In Buck's Saloon — a bar that would provide direct support to people with HIV and help cover their rent — he'd sit with a colleague, staring in horror and awe at the empty seats thinking, "My God, what have we lived through?"

But buried in that horror were "the best moments of humanity," which kept Hayford going.

"Almost always at the bedside you have the mother, the father, the lover, who sits in that chair every day, even when the person in the bed doesn't know they're there," Hayford said. "Witnessing love beyond the limits of hope was extraordinarily motivating."

Looking back 25 years later, Hayford is struck by how the AIDS epidemic crossed so many social issues. Homophobia, racism, sexism, poverty and mental illness each played a role, "coalescing in this one movement," he said.

While AIDS still affects 1.2 million people in the United States and 36.9 million with HIV worldwide, the "state of emergency" has largely passed.

Buck's Saloon is gone, replaced by Replay. For Boystown's young partiers AIDS is a manageable reality, far from the all-consuming epidemic Hayford experienced.

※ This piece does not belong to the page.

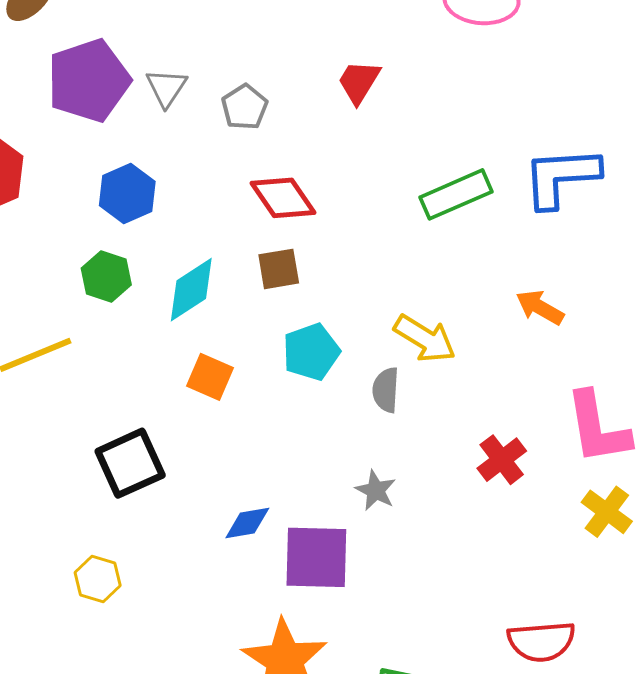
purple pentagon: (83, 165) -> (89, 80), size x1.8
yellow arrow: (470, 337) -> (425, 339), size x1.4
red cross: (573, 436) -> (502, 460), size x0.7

"In some ways, that is the proper and healthy response," Hayford said. "You can never expect a generation behind you to know what you went through — how could you?"

Now, his conversations with clients about AIDS have shifted entirely.

"Back in the day, we were, by and large, clearing a little space for a moment of justice before a client would succumb to the illness — in some ways preparing people for a dignified death," Hayford said. "Now, we're really helping people build better lives."

In addition to his tireless efforts with the Legal Council, Hayford also wrote about the political and legal aspects of the crisis for the Chicago Reader, In These Times and The Progressive. He raises more than $10,000 each year for the Legal Council as an award-winning cabaret performer, producing multiple albums of '30s and '40s hits.

The Chicago Bar Association selected Hayford for the 2016 Liberty Bell award because of his legal advocacy for low-income people with HIV and his continued work to make their lives better. The award is granted each year to a non-lawyer with a "sense of responsibility for community welfare and public duty."

And Hayford said his work is far from over.

Despite an early misconception that gay men were the primary affected population, the impoverished are increasingly at risk.

Approximately 70 percent of new cases are in sub-Saharan Africa, and most people living with HIV or at risk for HIV don't have access to prevention and treatment, according to the Kaiser Family Foundation.

"Gay people are finally able to say, 'I have a right to everything else that anybody else has,' but that's a very middle class, privileged male perception of what the government should provide you," Hayford said.

People of color, transgender people and the poor continue to have those rights challenged — which means Hayford and the Legal Council for Health Justice still have plenty of work to do.

"That is the next big thing we have to fight for," Hayford said. "Why shouldn't we expect as much as we demanded 30 years ago? Why should we expect less when people who are simply poor are affected?"